My sweet husband bought me a copy of The Good Earth. I read it for the first time in decades. I saw immediately how this amazing novel of turn-of-the-century China fit with the modern civil rights movement -- my undermind, my subconscious was indeed at work, and I was listening to it, listening and obeying, making connections right and left.
But my story wasn't coming. I had two pages. I eeked out a chapter. I loved Sunny's voice, but the story went nowhere. It petered off in each of three different directions I took it. All my previous novels have built up and spilled out, thirty or forty pages, all these fabulous characters vying for center stage. In previous novels, including my original version of book two of the Sixties Trilogy, I sit back, spent, after those first, breathless thirty or forty pages and say, Whew. Now what?
But I see a shape. I see a path. I understand I have a novel, and that is exhilarating.
I am not exhilarated by what I've got so far for the new book two, but I am highly intrigued and very hopeful. And I'm beginning to use my practical mind, here. Be realistic, Deb. You love Sunny. And maybe, just maybe, Sunny belongs in the original book two. Maybe, just maybe, we really do belong in 1966 with book two. (The music is better, for one thing.)
Maybe, just maybe, I need to trust my original instincts with book two, and with the trilogy, instincts that told me I needed to be in 1966 with book two. And if I do that, if I trust my gut and go with it, that means the thing I did not want to face when I met with my editor at ALA and we had the hard discussion about the original draft for book two:
I need to face the fact that Hang The Moon, as I have called this book for thirteen years, is dead. Oh, what a grief I feel over this! You, my reader friends, thought I canned it and started over? Not on your life. I saved it -- off to the side, like some jeweled thing to come back to one day, in all its Tennessee Williams glory -- and then I started a brand-new book two.
I'll show you, you editor you! Can the Tennessee Williams? This entire NOVEL is Tennessee Williams! You can't take my characters away from me! I'll hold on to them for dear life! I'll just tuck them over here, in this safe place, and I'll go off and create a whole new book for you!
But that won't work, friends. If it would, I would be well into a new book two, with its forty pages of exhilaration, calling to me. Instead, what I've got is a lot like my lunch elements, above, piecemeal, but waiting to be combined into something wonderful: I am going to cannabalize from the original book two, I'm going to lift its spine out of its body, right now, and put it into the new book two, which I will then make Sunny's story.
How will I do this? I don't know. I have hope, and the tools of my trade, including a great willingness and persistence, and my lovely subconscious, to help me make connections, to help me structure this plot, create characters who serve my story... or the story will serve them! -- and to finish book two, smack in 1966. Elvis. The Beatles. Rock and Roll. James Meredith's March Against Fear from Memphis to Jackson, June 1966. My girls, caught in it, but a brand-new story within that framework.
My subconscious didn't steer me wrong about 1964. It's a stellar year, full of glorious stories. And I will revisit it. Just not for the Sixties Trilogy.

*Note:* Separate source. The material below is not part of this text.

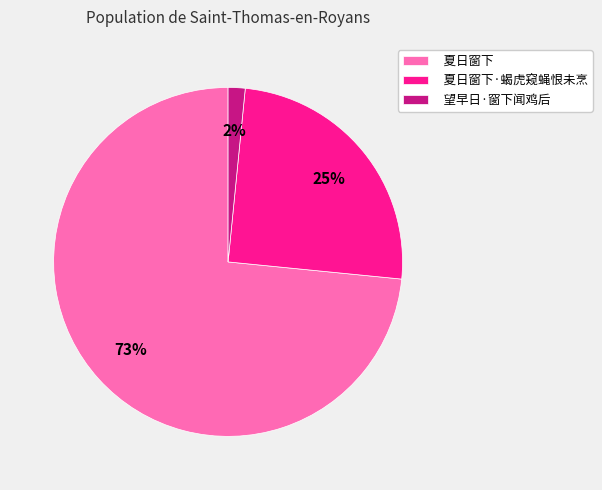

Is there any slice that represents more than half of the pie?

Yes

So my task is a total and complete rewrite of book two, letting go of the Tennessee Williams, simplifying (which is so hard), finding Sunny's voice and her path, unearthing her people, and allowing her story to unfold.
No small task. But no one said it would be easy. My editor wrote me an editorial letter when we met at ALA. It applies to every character in the new book two, and to me as well. I share it with you in its entirety, below.
I am ready to do this now. Please come with me. As Joe and John Henry discover in my very first book, Freedom Summer, it's important to walk through new doorways with a friend.